:: Collected data ::
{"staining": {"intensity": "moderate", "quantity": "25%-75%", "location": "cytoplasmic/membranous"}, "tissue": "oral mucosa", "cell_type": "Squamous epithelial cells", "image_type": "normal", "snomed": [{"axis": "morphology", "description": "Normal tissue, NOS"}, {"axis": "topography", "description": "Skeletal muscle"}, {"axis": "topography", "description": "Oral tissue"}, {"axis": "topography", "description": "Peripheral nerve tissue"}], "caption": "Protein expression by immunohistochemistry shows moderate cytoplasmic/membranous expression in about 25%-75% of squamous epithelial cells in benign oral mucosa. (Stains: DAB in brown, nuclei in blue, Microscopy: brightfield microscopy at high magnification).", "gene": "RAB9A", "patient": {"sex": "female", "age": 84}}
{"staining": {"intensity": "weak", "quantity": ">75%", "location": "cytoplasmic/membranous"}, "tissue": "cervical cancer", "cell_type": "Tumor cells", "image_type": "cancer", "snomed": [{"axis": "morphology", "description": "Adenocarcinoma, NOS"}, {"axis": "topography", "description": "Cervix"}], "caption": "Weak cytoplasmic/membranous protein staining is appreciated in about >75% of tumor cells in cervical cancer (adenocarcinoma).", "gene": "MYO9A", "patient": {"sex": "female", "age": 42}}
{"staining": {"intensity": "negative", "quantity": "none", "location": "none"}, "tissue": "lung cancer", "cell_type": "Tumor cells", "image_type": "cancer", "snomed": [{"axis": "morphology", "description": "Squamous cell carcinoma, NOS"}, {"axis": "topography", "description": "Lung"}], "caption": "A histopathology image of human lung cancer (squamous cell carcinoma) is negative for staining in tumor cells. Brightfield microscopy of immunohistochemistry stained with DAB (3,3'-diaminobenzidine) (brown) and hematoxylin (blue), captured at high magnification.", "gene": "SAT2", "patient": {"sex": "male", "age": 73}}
:::
> _Your goal_: Retyping the data above exactly and in full is the task.

> _Expected answer_:
{"staining": {"intensity": "moderate", "quantity": "25%-75%", "location": "cytoplasmic/membranous"}, "tissue": "oral mucosa", "cell_type": "Squamous epithelial cells", "image_type": "normal", "snomed": [{"axis": "morphology", "description": "Normal tissue, NOS"}, {"axis": "topography", "description": "Skeletal muscle"}, {"axis": "topography", "description": "Oral tissue"}, {"axis": "topography", "description": "Peripheral nerve tissue"}], "caption": "Protein expression by immunohistochemistry shows moderate cytoplasmic/membranous expression in about 25%-75% of squamous epithelial cells in benign oral mucosa. (Stains: DAB in brown, nuclei in blue, Microscopy: brightfield microscopy at high magnification).", "gene": "RAB9A", "patient": {"sex": "female", "age": 84}}
{"staining": {"intensity": "weak", "quantity": ">75%", "location": "cytoplasmic/membranous"}, "tissue": "cervical cancer", "cell_type": "Tumor cells", "image_type": "cancer", "snomed": [{"axis": "morphology", "description": "Adenocarcinoma, NOS"}, {"axis": "topography", "description": "Cervix"}], "caption": "Weak cytoplasmic/membranous protein staining is appreciated in about >75% of tumor cells in cervical cancer (adenocarcinoma).", "gene": "MYO9A", "patient": {"sex": "female", "age": 42}}
{"staining": {"intensity": "negative", "quantity": "none", "location": "none"}, "tissue": "lung cancer", "cell_type": "Tumor cells", "image_type": "cancer", "snomed": [{"axis": "morphology", "description": "Squamous cell carcinoma, NOS"}, {"axis": "topography", "description": "Lung"}], "caption": "A histopathology image of human lung cancer (squamous cell carcinoma) is negative for staining in tumor cells. Brightfield microscopy of immunohistochemistry stained with DAB (3,3'-diaminobenzidine) (brown) and hematoxylin (blue), captured at high magnification.", "gene": "SAT2", "patient": {"sex": "male", "age": 73}}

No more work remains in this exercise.